It doesn’t work. Having worked in secondary schools for years these kids already come in with the attitude they are untouchable.

I did have a discussion with her teacher about her being overlooked in a Christmas play, once again. So we prioritised activities outside of school where she actually participated. The teacher then complained she wasn’t free for the Christmas play (at night, she was in the choir, again) because the badly behaved kids generally didn’t turn up consistently. I told him, you can’t have it both ways.

NowYouSee · 18/05/2023 11:08

Yes it is frustrating when this happens. DC1’s school had similar and Dc didn’t understand why they never got these merits despite being a high achiever and behaving well, whilst the worst behaved children would get one if they hadn’t kicked anyone that morning.

Yellowdays · 18/05/2023 11:11

PenelopeTitsDrop3121 · 18/05/2023 10:31

I hear you!! My 11 year daughter is working way above her peers,always has. But she's never received recognition. The naughty ones who have the odd good week are frequently rewarded. It does REALLY annoy me 😔

My high achiever was very funny on this when he was young. He was regretting a special prize for which he's need a couple more points by the end of term. I had suggested he make a special effort for them if he wanted to achieve it. Oh no, came the reply, I'd have to be naughty then good again, and I can't be bothered 🤣🤣

LolaSmiles · 18/05/2023 11:14

I agree. It used to annoy me when I'd sign into check my tutor group's points and if you looked at the number of merits/positive points across the class you'd have a very inaccurate idea of what the class behaviour looked like.

* **Exercise**
In the forum thread about school rewards, what reply did the high achiever give when urged to make a special effort for the prize? The entries have nothing to do with the forum thread.

* **Records**
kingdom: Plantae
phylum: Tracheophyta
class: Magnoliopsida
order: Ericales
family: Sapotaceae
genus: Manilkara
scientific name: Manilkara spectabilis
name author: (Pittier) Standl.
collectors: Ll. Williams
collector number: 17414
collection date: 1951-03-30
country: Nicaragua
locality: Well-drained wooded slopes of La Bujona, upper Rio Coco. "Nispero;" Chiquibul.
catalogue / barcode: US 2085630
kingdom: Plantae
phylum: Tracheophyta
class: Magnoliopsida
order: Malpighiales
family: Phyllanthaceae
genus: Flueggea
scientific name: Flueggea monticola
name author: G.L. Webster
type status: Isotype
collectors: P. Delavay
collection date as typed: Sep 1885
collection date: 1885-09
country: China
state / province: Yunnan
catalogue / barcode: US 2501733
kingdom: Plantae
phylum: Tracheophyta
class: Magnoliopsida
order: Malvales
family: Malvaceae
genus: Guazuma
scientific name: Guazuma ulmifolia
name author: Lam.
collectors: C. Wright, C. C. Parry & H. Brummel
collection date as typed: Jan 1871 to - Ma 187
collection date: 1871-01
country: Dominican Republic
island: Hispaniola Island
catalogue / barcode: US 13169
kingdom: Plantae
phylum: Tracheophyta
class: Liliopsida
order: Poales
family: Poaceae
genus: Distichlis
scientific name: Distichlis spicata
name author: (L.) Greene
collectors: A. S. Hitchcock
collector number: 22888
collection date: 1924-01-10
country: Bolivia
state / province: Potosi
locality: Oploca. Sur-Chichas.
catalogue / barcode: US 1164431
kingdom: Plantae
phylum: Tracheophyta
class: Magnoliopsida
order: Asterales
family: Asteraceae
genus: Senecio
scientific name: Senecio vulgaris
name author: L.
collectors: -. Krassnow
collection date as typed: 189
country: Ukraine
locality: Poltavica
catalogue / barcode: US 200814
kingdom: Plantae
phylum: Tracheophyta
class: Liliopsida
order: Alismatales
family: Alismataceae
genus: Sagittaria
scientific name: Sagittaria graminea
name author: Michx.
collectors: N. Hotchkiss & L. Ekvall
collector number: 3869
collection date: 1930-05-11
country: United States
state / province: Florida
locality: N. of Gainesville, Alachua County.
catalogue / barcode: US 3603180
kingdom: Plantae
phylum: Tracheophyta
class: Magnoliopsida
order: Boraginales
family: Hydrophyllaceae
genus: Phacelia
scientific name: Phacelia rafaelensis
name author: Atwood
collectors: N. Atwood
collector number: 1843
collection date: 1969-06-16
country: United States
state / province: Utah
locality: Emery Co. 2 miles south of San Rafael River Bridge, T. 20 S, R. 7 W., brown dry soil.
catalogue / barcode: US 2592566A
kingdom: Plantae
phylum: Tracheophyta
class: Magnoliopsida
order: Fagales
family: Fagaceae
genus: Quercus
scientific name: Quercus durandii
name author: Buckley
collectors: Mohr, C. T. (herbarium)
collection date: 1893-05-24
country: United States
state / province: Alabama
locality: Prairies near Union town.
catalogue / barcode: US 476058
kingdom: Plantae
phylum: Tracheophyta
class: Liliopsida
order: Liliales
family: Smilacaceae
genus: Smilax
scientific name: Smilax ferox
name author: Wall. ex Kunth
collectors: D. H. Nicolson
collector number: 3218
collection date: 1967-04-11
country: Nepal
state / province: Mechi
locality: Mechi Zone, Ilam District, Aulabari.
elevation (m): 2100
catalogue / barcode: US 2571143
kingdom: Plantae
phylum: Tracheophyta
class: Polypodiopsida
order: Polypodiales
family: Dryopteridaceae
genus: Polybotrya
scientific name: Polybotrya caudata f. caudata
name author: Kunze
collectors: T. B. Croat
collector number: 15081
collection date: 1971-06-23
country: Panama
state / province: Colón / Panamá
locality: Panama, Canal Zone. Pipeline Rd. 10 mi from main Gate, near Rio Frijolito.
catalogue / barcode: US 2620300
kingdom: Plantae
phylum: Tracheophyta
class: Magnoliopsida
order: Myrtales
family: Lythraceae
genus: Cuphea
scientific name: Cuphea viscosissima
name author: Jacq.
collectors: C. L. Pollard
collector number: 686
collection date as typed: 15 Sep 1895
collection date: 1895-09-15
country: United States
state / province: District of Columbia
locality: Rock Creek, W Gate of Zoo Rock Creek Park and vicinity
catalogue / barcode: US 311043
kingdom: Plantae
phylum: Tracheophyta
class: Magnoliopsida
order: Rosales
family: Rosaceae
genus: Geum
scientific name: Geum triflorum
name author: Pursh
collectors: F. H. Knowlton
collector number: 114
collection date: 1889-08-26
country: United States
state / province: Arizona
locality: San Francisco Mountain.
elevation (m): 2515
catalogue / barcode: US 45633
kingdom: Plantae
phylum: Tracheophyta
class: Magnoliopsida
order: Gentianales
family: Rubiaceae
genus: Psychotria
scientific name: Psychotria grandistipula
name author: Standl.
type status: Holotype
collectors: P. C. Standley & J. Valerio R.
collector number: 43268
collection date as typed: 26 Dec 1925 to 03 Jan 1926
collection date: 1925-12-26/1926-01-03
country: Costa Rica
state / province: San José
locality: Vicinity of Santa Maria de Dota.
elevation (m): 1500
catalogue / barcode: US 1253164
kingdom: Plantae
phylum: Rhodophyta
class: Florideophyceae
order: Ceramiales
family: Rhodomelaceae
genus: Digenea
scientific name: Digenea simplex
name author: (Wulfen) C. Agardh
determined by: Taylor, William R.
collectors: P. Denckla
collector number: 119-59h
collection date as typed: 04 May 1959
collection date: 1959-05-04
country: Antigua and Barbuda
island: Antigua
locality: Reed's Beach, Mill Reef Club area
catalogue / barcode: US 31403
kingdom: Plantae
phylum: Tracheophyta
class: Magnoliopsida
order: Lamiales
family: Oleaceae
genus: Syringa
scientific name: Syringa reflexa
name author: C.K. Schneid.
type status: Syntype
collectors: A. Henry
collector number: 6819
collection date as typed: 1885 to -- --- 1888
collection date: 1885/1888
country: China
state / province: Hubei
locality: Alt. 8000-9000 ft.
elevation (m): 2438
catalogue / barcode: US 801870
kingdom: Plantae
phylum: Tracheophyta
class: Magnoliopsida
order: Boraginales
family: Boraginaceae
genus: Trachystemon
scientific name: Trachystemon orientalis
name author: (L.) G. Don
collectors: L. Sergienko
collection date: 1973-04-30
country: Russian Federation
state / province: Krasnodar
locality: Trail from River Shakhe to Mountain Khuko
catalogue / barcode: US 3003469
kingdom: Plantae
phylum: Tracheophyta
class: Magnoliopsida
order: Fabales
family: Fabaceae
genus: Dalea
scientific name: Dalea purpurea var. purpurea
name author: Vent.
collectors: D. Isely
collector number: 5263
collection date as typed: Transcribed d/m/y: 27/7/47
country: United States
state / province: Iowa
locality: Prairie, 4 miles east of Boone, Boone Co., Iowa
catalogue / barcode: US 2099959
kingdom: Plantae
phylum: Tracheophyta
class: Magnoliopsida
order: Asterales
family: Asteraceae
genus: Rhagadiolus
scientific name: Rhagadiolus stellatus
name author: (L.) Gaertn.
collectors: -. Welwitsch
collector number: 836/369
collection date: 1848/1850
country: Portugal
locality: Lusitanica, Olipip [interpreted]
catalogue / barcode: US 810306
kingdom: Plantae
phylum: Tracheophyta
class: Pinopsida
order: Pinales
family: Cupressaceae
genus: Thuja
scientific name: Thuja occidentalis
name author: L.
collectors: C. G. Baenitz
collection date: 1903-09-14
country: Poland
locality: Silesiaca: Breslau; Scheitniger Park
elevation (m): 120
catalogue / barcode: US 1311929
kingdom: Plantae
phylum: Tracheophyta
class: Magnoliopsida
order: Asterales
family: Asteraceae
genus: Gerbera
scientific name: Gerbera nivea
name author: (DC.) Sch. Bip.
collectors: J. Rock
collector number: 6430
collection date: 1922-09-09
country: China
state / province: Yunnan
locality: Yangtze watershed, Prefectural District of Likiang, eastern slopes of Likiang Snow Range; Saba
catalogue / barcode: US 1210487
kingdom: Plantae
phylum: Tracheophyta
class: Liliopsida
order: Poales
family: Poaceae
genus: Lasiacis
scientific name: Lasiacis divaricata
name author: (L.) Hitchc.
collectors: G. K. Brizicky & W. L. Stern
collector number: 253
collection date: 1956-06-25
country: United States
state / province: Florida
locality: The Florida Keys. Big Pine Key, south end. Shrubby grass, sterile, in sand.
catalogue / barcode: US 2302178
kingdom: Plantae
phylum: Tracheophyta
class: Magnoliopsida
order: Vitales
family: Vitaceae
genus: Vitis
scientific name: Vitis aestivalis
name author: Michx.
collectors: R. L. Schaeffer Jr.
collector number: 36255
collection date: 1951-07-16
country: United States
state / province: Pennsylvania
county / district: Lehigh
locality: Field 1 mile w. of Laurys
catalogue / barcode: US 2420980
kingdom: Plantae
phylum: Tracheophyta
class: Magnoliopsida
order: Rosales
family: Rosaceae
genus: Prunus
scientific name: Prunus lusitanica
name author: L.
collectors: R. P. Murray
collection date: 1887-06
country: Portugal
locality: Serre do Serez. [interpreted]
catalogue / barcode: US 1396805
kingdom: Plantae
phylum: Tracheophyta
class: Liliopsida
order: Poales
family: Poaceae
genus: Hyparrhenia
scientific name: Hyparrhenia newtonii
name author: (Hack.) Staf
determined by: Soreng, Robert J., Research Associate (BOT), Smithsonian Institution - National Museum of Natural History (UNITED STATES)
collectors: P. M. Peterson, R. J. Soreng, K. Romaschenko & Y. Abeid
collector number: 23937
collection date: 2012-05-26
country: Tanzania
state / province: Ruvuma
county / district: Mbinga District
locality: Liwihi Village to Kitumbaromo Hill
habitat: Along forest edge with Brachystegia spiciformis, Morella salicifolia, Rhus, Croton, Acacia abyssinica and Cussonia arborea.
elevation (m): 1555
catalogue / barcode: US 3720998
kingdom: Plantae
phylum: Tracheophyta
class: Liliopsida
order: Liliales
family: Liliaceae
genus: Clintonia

* **Answer for this exercise**
He said he'd have to be naughty then good again, and he couldn't be bothered.